*Problem details:* Transcription task. Write out each entry verbatim and exclude any image.

*Information given:*
'''
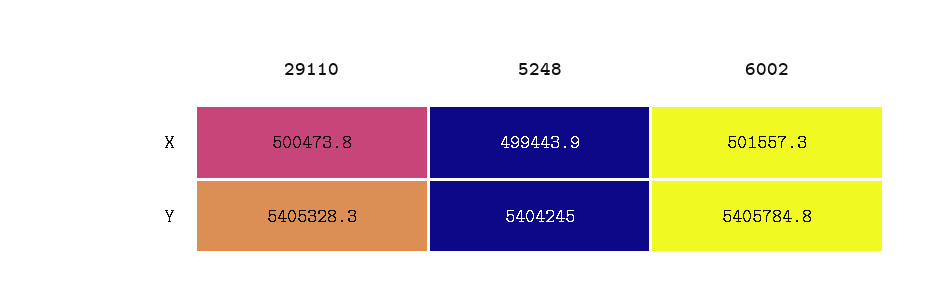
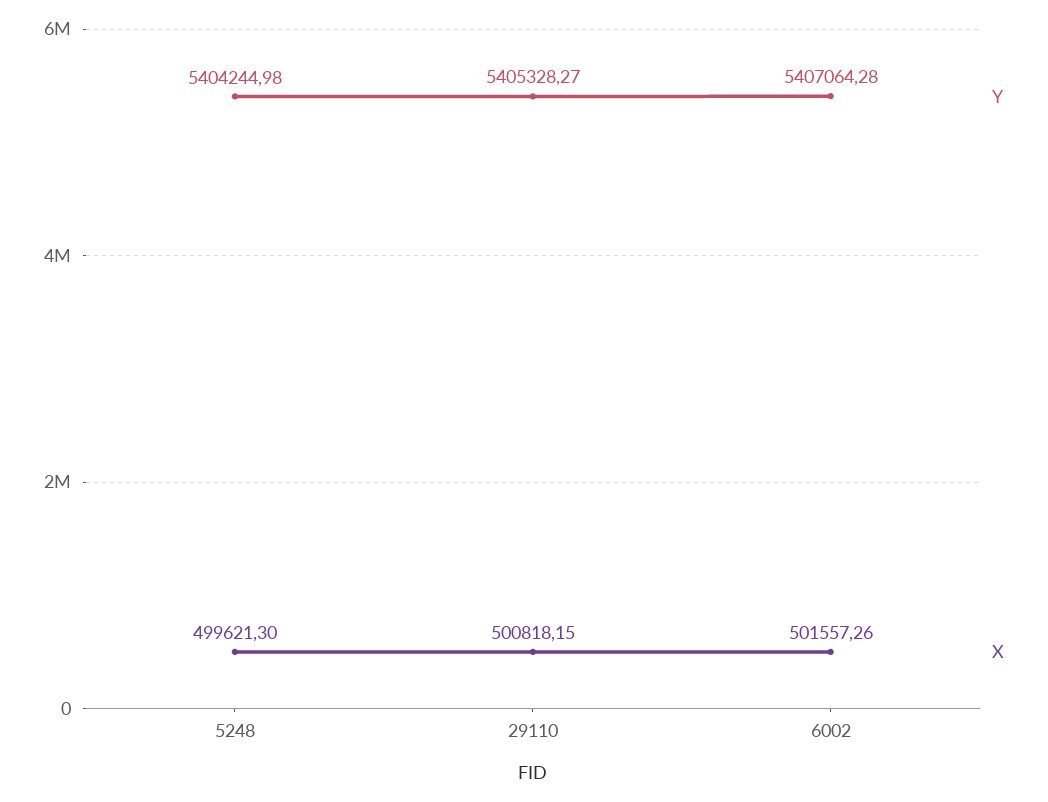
  {
    "X": {
-     "29110": 500473.8,
+     "29110": 500818.15,
-     "5248": 499443.9,
+     "5248": 499621.3,
      "6002": 501557.26
    },
    "Y": {
      "29110": 5405328.27,
      "5248": 5404244.98,
-     "6002": 5405784.8
+     "6002": 5407064.28
    }
  }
'''
*Reply:*
  {
    "X": {
-     "29110": 500473.8,
+     "29110": 500818.15,
-     "5248": 499443.9,
+     "5248": 499621.3,
      "6002": 501557.26
    },
    "Y": {
      "29110": 5405328.27,
      "5248": 5404244.98,
-     "6002": 5405784.8
+     "6002": 5407064.28
    }
  }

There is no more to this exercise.